Where is it possible to find the traces of this history? How can we reconstruct the history of the anti-authoritarian experiences and cultural expressions in the South of the Mediterranean? How have these anarchisms been formulated? What characteristics do they share with other libertarian experiences? Why are there hardly any studies on anarchism in non-Western contexts and, specifically, in Arab-speaking contexts, despite their trans-Mediterranean connections? Does this historiographical gap respond to exclusive historical factors?
I ask these and other questions in this book. Its aspiration is twofold: to critically review the anti-authoritarian geographies in the South of the Mediterranean, from Morocco to Palestine and to rethink the postcolonial condition of emancipatory projects such as anarchism, which is still often enunciated from a white-privilege hetero-normative epistemic position that reproduces colonial power relations. This brings us to the book’s main imperative: decolonizing anarchism.

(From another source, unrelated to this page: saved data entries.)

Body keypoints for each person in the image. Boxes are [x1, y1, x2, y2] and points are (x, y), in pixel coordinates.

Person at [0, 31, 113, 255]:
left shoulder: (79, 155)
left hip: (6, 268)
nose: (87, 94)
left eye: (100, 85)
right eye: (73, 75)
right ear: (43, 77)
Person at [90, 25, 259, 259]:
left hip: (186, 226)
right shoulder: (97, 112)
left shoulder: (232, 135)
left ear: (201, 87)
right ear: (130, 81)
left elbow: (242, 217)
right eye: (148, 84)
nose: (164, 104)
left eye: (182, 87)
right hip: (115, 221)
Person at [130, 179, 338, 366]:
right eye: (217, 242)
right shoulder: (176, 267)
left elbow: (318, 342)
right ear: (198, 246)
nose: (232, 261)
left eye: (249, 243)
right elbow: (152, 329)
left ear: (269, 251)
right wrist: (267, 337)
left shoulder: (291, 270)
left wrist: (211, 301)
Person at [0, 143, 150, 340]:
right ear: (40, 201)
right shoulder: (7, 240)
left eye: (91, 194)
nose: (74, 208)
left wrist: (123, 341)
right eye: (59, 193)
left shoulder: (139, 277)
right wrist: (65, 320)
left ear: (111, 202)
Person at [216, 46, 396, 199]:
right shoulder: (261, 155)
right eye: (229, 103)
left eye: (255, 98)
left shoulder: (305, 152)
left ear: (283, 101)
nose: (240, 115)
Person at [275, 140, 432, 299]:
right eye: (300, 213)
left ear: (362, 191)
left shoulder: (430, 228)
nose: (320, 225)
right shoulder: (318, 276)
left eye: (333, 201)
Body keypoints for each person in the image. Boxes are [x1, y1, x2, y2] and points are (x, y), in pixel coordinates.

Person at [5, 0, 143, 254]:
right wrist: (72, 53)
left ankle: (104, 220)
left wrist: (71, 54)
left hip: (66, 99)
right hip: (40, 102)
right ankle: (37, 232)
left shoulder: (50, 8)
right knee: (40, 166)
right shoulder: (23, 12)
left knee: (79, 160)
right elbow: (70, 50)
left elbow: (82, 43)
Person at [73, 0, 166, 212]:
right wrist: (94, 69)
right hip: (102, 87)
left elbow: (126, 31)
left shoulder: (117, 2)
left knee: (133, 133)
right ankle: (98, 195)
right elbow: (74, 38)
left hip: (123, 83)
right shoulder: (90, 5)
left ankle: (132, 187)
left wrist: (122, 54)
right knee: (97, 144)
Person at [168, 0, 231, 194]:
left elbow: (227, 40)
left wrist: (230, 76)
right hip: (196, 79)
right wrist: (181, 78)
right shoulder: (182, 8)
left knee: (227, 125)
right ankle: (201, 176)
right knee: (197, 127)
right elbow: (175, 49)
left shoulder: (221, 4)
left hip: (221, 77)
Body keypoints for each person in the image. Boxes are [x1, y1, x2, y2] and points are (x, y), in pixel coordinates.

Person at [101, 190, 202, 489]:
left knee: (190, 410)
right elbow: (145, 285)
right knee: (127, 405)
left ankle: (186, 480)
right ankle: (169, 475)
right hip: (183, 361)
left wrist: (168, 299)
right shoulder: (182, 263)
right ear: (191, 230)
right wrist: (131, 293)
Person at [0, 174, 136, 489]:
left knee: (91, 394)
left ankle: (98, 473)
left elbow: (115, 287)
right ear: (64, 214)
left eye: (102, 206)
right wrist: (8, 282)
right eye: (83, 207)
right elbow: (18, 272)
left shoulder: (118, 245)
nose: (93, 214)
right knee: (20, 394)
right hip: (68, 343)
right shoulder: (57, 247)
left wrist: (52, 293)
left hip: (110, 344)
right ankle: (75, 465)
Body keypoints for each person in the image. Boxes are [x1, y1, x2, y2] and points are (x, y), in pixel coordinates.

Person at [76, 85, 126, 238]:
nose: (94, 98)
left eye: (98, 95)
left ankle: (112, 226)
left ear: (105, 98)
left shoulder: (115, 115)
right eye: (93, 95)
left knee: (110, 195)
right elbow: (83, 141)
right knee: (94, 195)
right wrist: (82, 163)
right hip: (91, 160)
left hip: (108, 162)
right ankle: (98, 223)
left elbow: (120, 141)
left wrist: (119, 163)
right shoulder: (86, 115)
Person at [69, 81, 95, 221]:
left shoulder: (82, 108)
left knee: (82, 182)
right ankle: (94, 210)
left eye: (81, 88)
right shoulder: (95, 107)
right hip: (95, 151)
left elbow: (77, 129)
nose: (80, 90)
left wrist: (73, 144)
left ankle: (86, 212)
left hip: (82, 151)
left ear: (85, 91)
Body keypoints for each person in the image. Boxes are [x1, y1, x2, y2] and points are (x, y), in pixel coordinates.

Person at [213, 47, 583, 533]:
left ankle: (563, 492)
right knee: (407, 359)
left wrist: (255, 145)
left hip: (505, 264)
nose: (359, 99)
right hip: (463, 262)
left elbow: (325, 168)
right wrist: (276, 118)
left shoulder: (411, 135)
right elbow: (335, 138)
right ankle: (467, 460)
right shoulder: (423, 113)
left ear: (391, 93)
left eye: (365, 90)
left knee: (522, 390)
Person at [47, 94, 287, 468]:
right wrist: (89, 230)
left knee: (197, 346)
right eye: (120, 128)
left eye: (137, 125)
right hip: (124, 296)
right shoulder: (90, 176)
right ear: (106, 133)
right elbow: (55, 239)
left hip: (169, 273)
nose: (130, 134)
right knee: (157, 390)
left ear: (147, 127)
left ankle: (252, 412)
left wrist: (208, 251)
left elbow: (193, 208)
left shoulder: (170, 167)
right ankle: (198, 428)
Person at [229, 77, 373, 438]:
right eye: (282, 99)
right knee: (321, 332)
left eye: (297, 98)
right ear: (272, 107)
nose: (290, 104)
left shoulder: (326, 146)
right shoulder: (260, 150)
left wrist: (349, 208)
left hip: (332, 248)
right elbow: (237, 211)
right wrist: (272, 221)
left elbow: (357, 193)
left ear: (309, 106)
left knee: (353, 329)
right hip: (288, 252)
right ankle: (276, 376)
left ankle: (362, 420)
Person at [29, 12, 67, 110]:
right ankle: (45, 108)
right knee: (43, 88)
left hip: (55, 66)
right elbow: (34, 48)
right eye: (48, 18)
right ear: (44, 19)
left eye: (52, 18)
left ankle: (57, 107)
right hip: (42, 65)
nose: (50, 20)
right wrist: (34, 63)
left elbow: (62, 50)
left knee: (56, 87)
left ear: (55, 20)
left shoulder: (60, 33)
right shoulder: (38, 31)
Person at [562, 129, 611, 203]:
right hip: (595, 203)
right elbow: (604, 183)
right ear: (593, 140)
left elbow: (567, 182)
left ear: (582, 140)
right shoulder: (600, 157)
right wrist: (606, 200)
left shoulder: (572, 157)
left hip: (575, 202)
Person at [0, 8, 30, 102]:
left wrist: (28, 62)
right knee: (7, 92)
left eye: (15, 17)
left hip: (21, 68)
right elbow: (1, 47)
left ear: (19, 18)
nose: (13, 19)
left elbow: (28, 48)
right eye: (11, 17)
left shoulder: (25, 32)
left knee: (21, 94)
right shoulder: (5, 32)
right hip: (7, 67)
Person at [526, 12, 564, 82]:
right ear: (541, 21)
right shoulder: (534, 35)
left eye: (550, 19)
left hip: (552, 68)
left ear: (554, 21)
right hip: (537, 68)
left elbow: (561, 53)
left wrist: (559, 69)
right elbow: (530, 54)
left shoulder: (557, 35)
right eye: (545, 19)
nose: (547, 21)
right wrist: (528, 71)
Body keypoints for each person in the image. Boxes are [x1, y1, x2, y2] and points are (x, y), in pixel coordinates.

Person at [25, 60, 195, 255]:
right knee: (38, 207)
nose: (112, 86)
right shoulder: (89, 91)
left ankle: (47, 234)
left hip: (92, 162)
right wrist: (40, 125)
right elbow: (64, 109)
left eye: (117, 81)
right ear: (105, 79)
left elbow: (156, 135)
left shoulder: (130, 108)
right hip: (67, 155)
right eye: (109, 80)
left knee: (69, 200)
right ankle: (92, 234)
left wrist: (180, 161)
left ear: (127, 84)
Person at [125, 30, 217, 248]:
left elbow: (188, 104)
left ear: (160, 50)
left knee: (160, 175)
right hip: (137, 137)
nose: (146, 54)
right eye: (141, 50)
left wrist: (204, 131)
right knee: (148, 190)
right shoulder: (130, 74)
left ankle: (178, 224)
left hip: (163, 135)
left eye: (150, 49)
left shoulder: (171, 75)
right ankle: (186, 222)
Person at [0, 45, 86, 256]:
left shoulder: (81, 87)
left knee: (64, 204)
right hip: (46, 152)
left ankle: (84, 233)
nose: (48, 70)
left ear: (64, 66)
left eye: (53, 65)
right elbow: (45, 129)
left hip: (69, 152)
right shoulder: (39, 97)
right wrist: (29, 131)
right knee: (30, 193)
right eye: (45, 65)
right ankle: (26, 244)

The unfinished decolonization of anarchism has led the anarchist canon to ignore non-Western anti-authoritarian and anarchist narratives, which are not always and not only enunciated as a self-declared ideology. Hence, the libertarian, anti-authoritarian and decentralized emancipation projects that arise in the Arab societies of the South of the Mediterranean have not been integrated into most histories of anarchism, despite sharing many similarities with the European political philosophy. The anti-authoritarian experiences presented in the book, that range from 1860 to 2019 are multiple, diverse in form and content and glocal, that is, they are at the same time global and local. All of them emphasize form as political praxis and in many cases have been and are the alternative to Marxism, and they are built in rhizomatic networks. These projects become political proposals to rethink the main thesis of the book: Anarchism is still pertinent but it needs to be decolonized.